Lee Smolin: The Trouble with Physics, p44: a description of non-background-dependent descriptions. “We no longer have fields moving in a fixed-background geometry. We have a bunch of fields all interacting with one another, all dynamical, all influencing one another…”
Personality generated the same way, as a product of all the interacting systems of a body. Even the context, which seems like a fixed frame, is a process & part of the process. Personality a constantly shifting product of these processes & interactions. Every process is responding to every other one via “rules of engagement” that only apply to that type of transaction. No station-master is needed—or could be developed—to oversee the process. When was the last time you gave an instruction to your liver ? A liver cell knows nothing but how to be a liver cell; its “knowledge” of being a liver cell consists in operating. It never gets instructions from above, from a unifying regulator. It reacts to inputs in ways determined by its own rules. “You” is the second-by-second product of a billion decisions taken second-by-second by thousands of totally autonomous systems. “You” stacks up; it accretes, or agglomerates–but it also falls down and changes and shifts evanescently moment by moment. “You” is a by-product, an artefact of all those processes. You don’t like to be told that. It’s offensive. But once you understand it you understand the evanescence and undependability of a conscious personality.

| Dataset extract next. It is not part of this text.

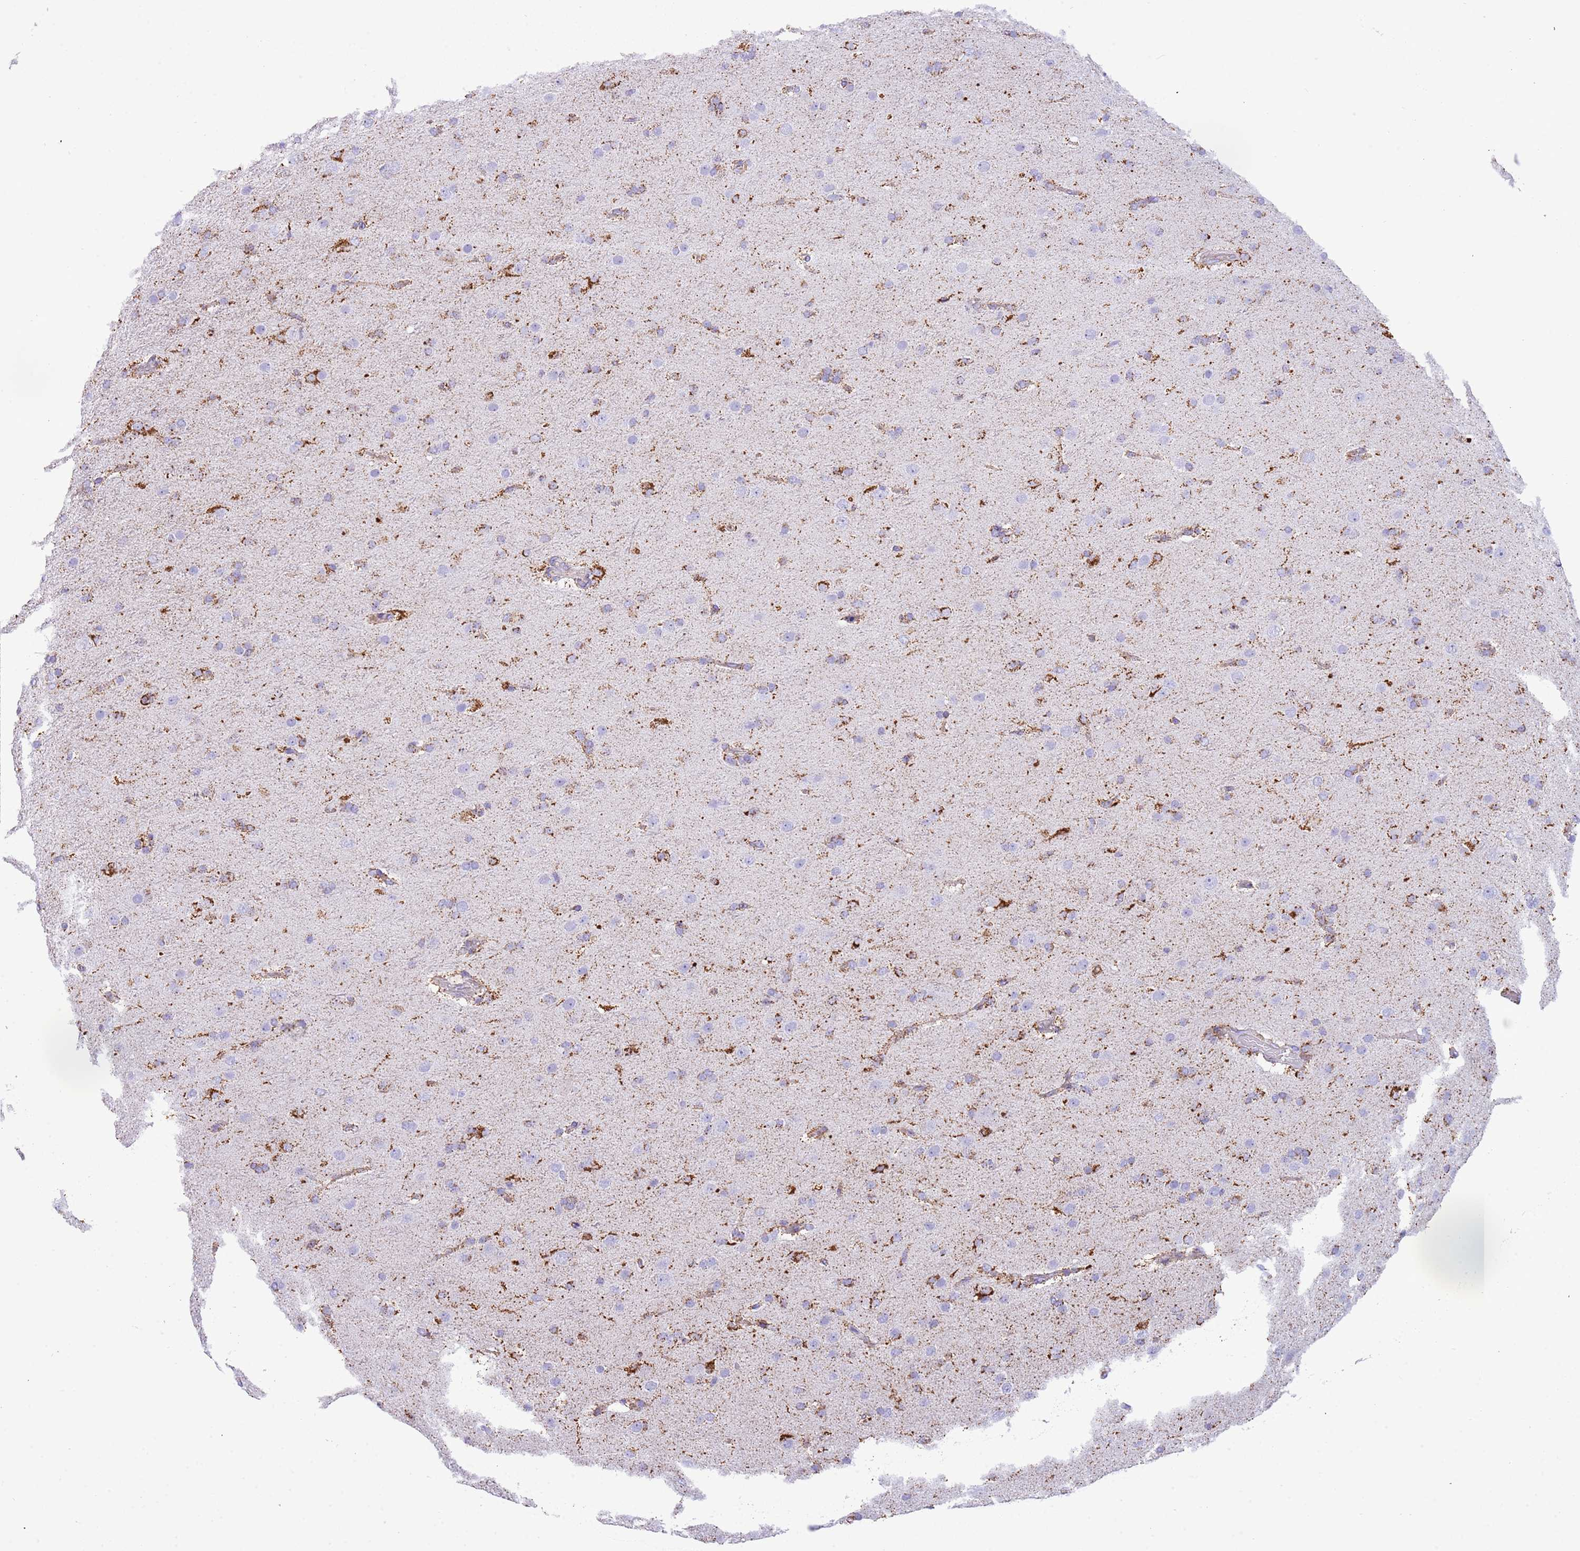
{"staining": {"intensity": "moderate", "quantity": "<25%", "location": "cytoplasmic/membranous"}, "tissue": "glioma", "cell_type": "Tumor cells", "image_type": "cancer", "snomed": [{"axis": "morphology", "description": "Glioma, malignant, Low grade"}, {"axis": "topography", "description": "Brain"}], "caption": "Low-grade glioma (malignant) stained with immunohistochemistry (IHC) reveals moderate cytoplasmic/membranous staining in about <25% of tumor cells.", "gene": "SUCLG2", "patient": {"sex": "male", "age": 65}}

This character took the decision to bury his early hopes under the weight of overexpectation & consequent disappointment then repressed the horror of that as quickly as possible. The effect was of stuffing a live part of himself into a box & shutting the lid. Each time he accomplished the manoeuvre there was less of himself to stuff in. The job seemed easier–was easier in some way–yet the amount of effort he had to put into the procedure increased. More energy needed to be redirected each time to make sure he didn’t hear his own calls for help.
“If you watch enough art,” Melody says, “you will always leave your umbrella in the coat check.” She’s spent the morning in the museum with her friend. She also says, “I wish I’d kept those old clothes. I’ve lost enough weight to get back into them now.” They study the map of the museum gardens, which, with its simple arterial branchings and lobed outline, resembles disturbingly the diagram of an internal organ. “Do you know,” says Melody’s friend, looking around: “I never realised the power of white!”